» EXERCISE BRIEF
Only lines with the string "валюты" should be returned from the data below.

» INPUT
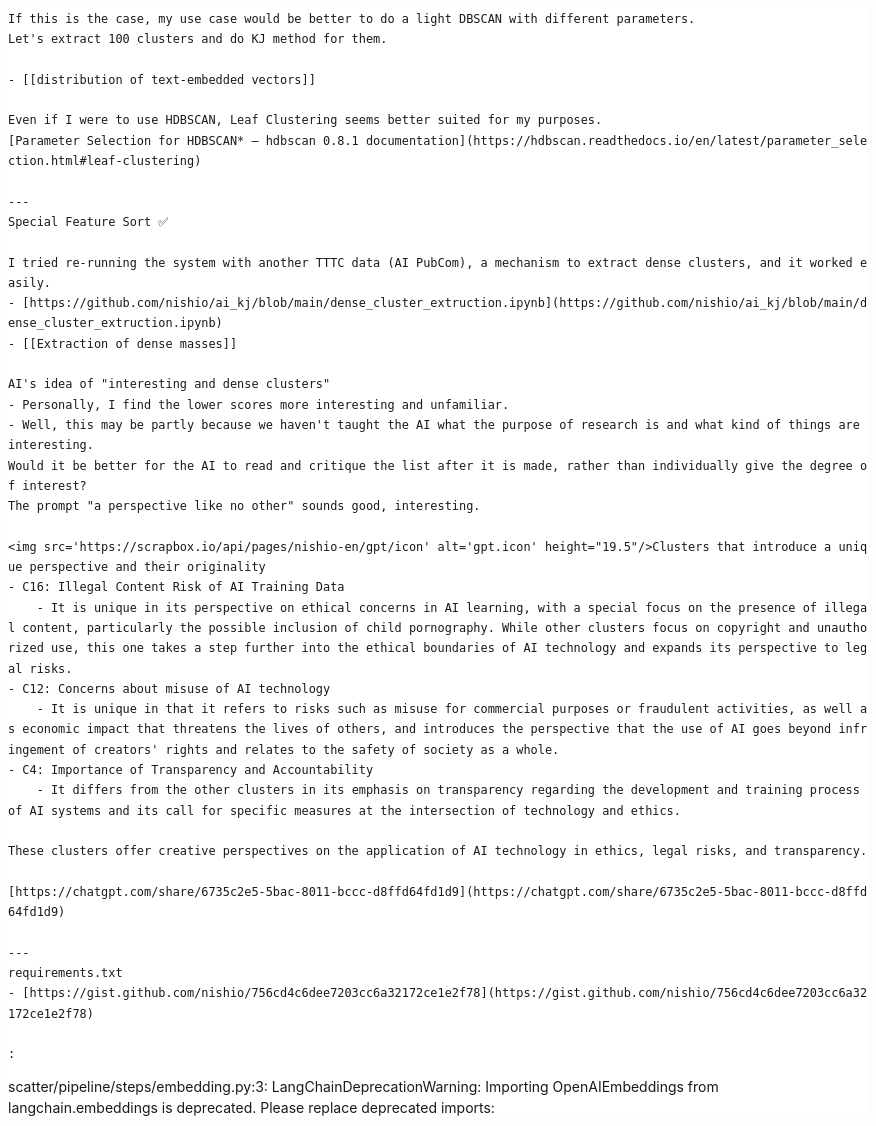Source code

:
 ```
If this is the case, my use case would be better to do a light DBSCAN with different parameters.
Let's extract 100 clusters and do KJ method for them.

- [[distribution of text-embedded vectors]]

Even if I were to use HDBSCAN, Leaf Clustering seems better suited for my purposes.
[Parameter Selection for HDBSCAN* — hdbscan 0.8.1 documentation](https://hdbscan.readthedocs.io/en/latest/parameter_selection.html#leaf-clustering)

---
Special Feature Sort ✅

I tried re-running the system with another TTTC data (AI PubCom), a mechanism to extract dense clusters, and it worked easily.
- [https://github.com/nishio/ai_kj/blob/main/dense_cluster_extruction.ipynb](https://github.com/nishio/ai_kj/blob/main/dense_cluster_extruction.ipynb)
- [[Extraction of dense masses]]

AI's idea of "interesting and dense clusters"
- Personally, I find the lower scores more interesting and unfamiliar.
- Well, this may be partly because we haven't taught the AI what the purpose of research is and what kind of things are interesting.
Would it be better for the AI to read and critique the list after it is made, rather than individually give the degree of interest?
The prompt "a perspective like no other" sounds good, interesting.

<img src='https://scrapbox.io/api/pages/nishio-en/gpt/icon' alt='gpt.icon' height="19.5"/>Clusters that introduce a unique perspective and their originality
- C16: Illegal Content Risk of AI Training Data
    - It is unique in its perspective on ethical concerns in AI learning, with a special focus on the presence of illegal content, particularly the possible inclusion of child pornography. While other clusters focus on copyright and unauthorized use, this one takes a step further into the ethical boundaries of AI technology and expands its perspective to legal risks.
- C12: Concerns about misuse of AI technology
    - It is unique in that it refers to risks such as misuse for commercial purposes or fraudulent activities, as well as economic impact that threatens the lives of others, and introduces the perspective that the use of AI goes beyond infringement of creators' rights and relates to the safety of society as a whole.
- C4: Importance of Transparency and Accountability
    - It differs from the other clusters in its emphasis on transparency regarding the development and training process of AI systems and its call for specific measures at the intersection of technology and ethics.

These clusters offer creative perspectives on the application of AI technology in ethics, legal risks, and transparency.

[https://chatgpt.com/share/6735c2e5-5bac-8011-bccc-d8ffd64fd1d9](https://chatgpt.com/share/6735c2e5-5bac-8011-bccc-d8ffd64fd1d9)

---
requirements.txt
- [https://gist.github.com/nishio/756cd4c6dee7203cc6a32172ce1e2f78](https://gist.github.com/nishio/756cd4c6dee7203cc6a32172ce1e2f78)

:

```
scatter/pipeline/steps/embedding.py:3: LangChainDeprecationWarning: Importing OpenAIEmbeddings from langchain.embeddings is deprecated. Please replace deprecated imports:
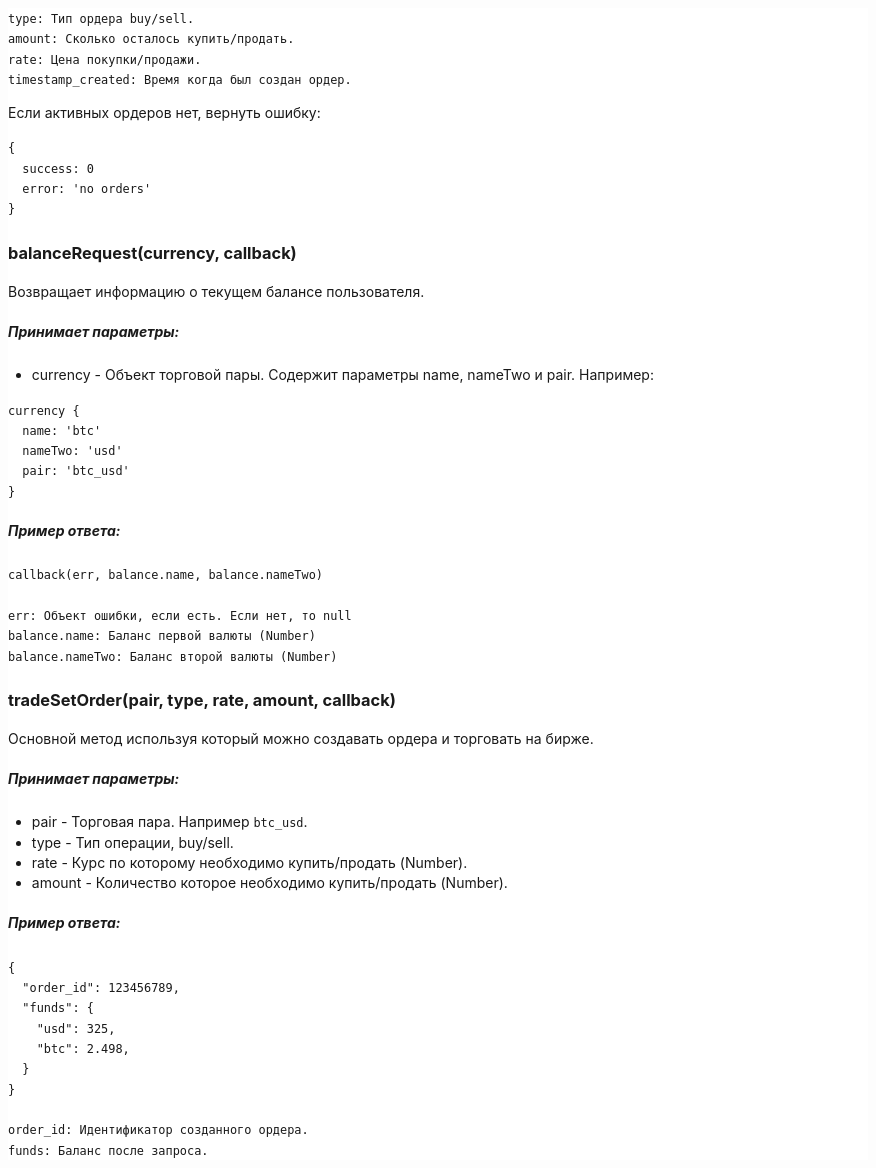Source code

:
 ```
type: Тип ордера buy/sell.
amount: Сколько осталось купить/продать.
rate: Цена покупки/продажи.
timestamp_created: Время когда был создан ордер.
```

Если активных ордеров нет, вернуть ошибку:

```
{
  success: 0
  error: 'no orders'
}
```

### balanceRequest(currency, callback)
Возвращает информацию о текущем балансе пользователя.

##### Принимает параметры:
* currency - Объект торговой пары. Содержит параметры name, nameTwo и pair. Например:

```
currency {
  name: 'btc'
  nameTwo: 'usd'
  pair: 'btc_usd'
}
```

##### Пример ответа:

```
callback(err, balance.name, balance.nameTwo)

err: Объект ошибки, если есть. Если нет, то null
balance.name: Баланс первой валюты (Number)
balance.nameTwo: Баланс второй валюты (Number)
```


### tradeSetOrder(pair, type, rate, amount, callback)
Основной метод используя который можно создавать ордера и торговать на бирже.

##### Принимает параметры:
* pair - Торговая пара. Например `btc_usd`.
* type - Тип операции,  buy/sell.
* rate - Курс по которому необходимо купить/продать (Number).
* amount - Количество которое необходимо купить/продать (Number). 

##### Пример ответа:
```
{
  "order_id": 123456789,
  "funds": {
    "usd": 325,
    "btc": 2.498,
  }
}

order_id: Идентификатор созданного ордера.
funds: Баланс после запроса.
```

» ANSWER
balance.name: Баланс первой валюты (Number)
balance.nameTwo: Баланс второй валюты (Number)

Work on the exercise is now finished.